CHAPTER IV
THE DECLINE OF ENGLISH MUSIC

Three principal causes leading to decline—Reformation the principal one—The plain-song and the people—Gradual transition in mode of living—Effect of Calvinistic teaching—Excesses of the Commonwealth soldiery—Facts as to life of Calvin—Effects of change of dynasty—The Stuarts and music—The Restoration and resulting excitement—England rid of the Stuarts—Jonathan Swift a Church dignitary—First appearance of opera in England—Handel and Italian opera—He leaves England—Returns and devotes himself to oratorio—Effect on the people—Its influence on native composers—Ill-effects of imitation—Necessity of relying on native inspiration—Vincent Novello—Novello and Company—Services to English music—Revival—The Wesleys, Samuel and Samuel Sebastian—Conclusion.

The three principal causes that led to the decline and practical extinction of English music were the Reformation, the indifference of a foreign Court, and the settlement in England of large numbers of foreign musicians, among whom was one of the greatest musical geniuses of all time, the German, George Frederick Handel.

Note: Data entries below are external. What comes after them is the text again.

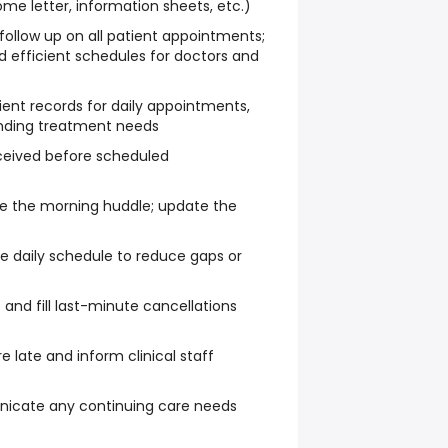
e letter, information sheets, etc.)
follow up on all patient appointments;
 efficient schedules for doctors and
ent records for daily appointments,
anding treatment needs
eceived before scheduled
e the morning huddle; update the
 daily schedule to reduce gaps or
t and fill last-minute cancellations
e late and inform clinical staff
cate any continuing care needs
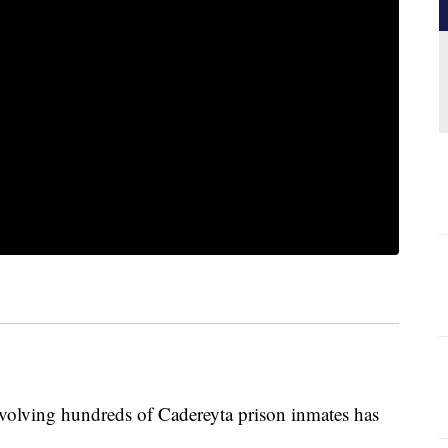
ving hundreds of Cadereyta prison inmates has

The two latter causes may be said to be the complement one of the other.

Of these three hostile influences, the Reformation and all that it involved was, overwhelmingly, the most fatal in its effect, for it struck at the root foundation; it killed the very soil that gave birth to the plant. The first blow it inflicted on music—and in those days that meant English music, not as now—and it was a

deadly one, was its suppression in the services of the Church. To grasp to the full the significance of this act, one must recall some of the salient features of national life that had existed for centuries.

We have seen how intimately bound together were the lives of the Church and the people; how the very existence of either seemed dependent on the solidity of their union; or, at least, how inseparable a part the services of the Church were from the daily life and occupations of the common tillers of the soil, who formed the majority of the population.

Music, in the early days to which we now refer, was a living force and a vital attraction to the peasantry, who, although perhaps unable to understand the significance of the elaborate ceremonial that characterised mediæval forms of worship, were able to join in the singing of the plain-song that was ever, as far as research can guide us, an essential element in the rites of the ancient Church.

Here let me say, we must utterly discard from our minds any thought of the noble and ornate music of the Mass, the product of the fifteenth and sixteenth centuries. These works were written for performance by highly trained singers in the employ of bishops or abbots governing the cathedrals or monasteries, possessing sufficient wealth to command their services, and were listened to by a class of people far removed from those under our present consideration. Such music would, indeed, be far more remote from their understanding than that sung at St.

Paul's Cathedral to the ordinary agricultural labourer to-day.

No, it was the simple strains of the plain-song that they knew, understood and loved.